Information shown:
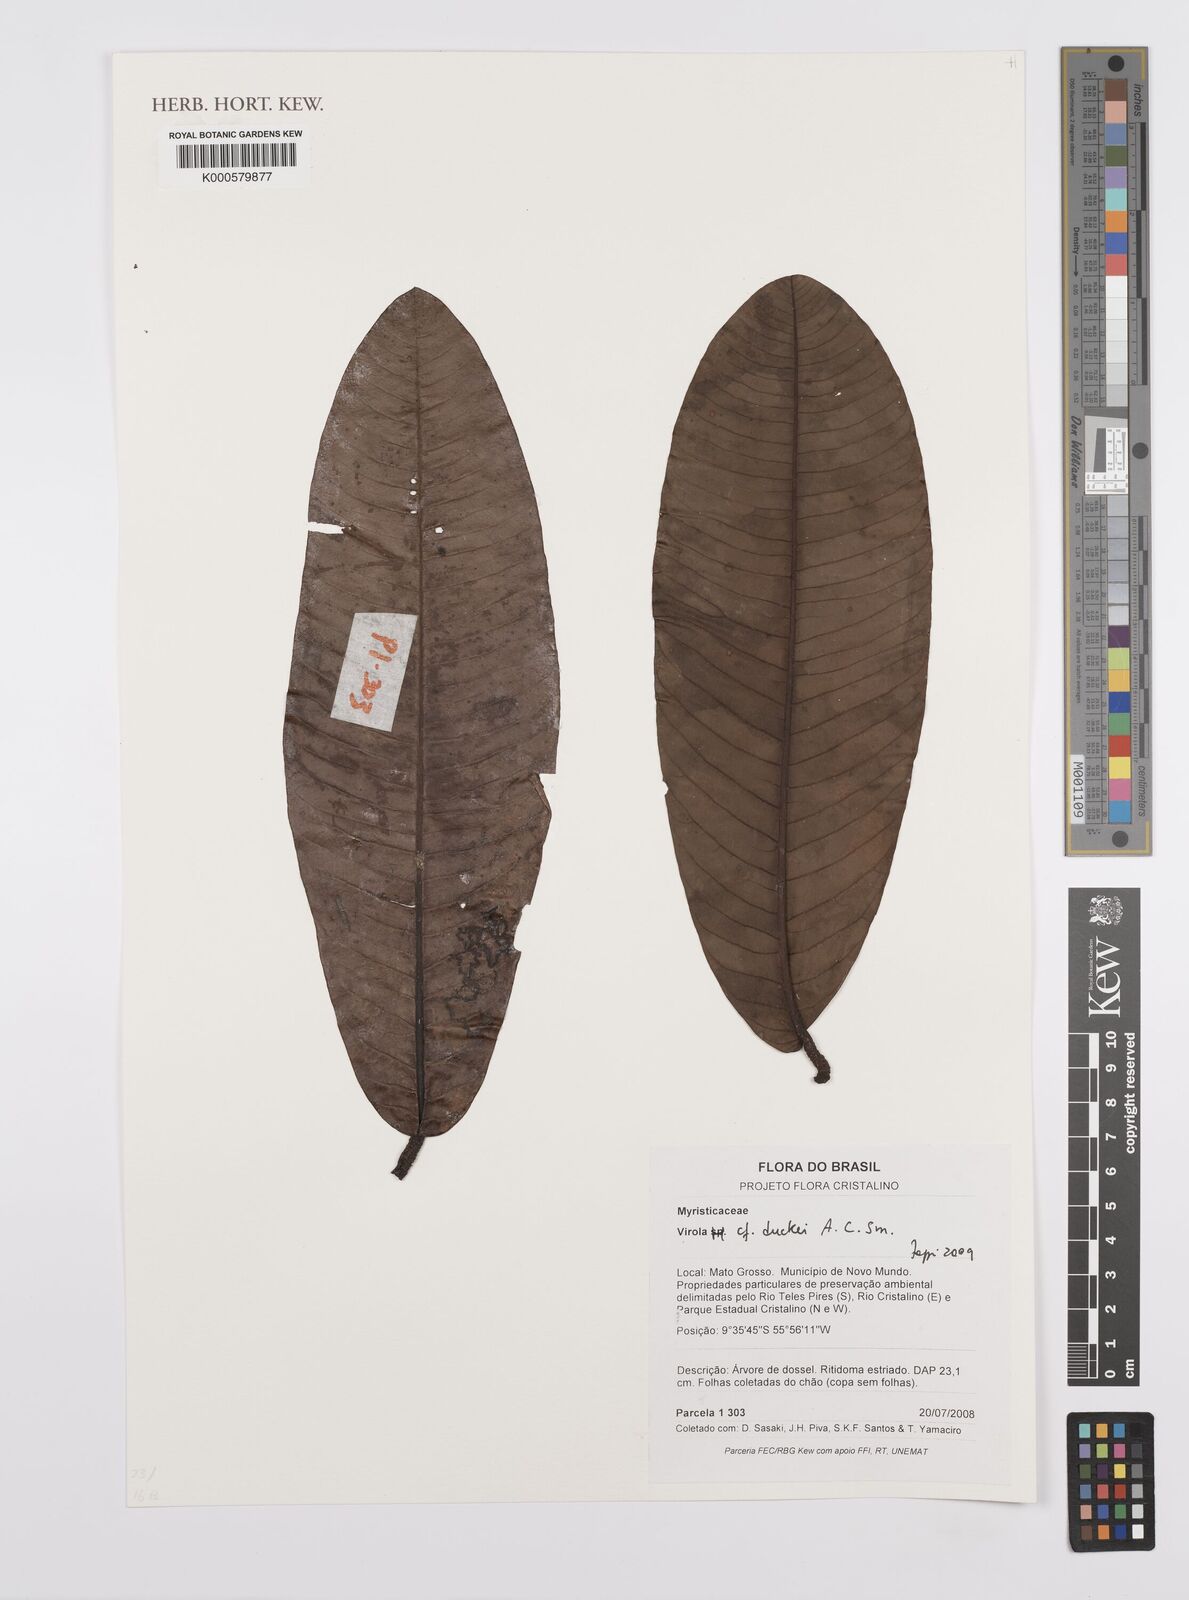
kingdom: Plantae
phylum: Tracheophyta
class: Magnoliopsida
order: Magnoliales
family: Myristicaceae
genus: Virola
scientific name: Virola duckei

What is needed: Turn every line in the entries above into a JSON list of strings, one string per line, skipping blank lines and leaving out the pictures.

Reply:
[
  "kingdom: Plantae",
  "phylum: Tracheophyta",
  "class: Magnoliopsida",
  "order: Magnoliales",
  "family: Myristicaceae",
  "genus: Virola",
  "scientific name: Virola duckei"
]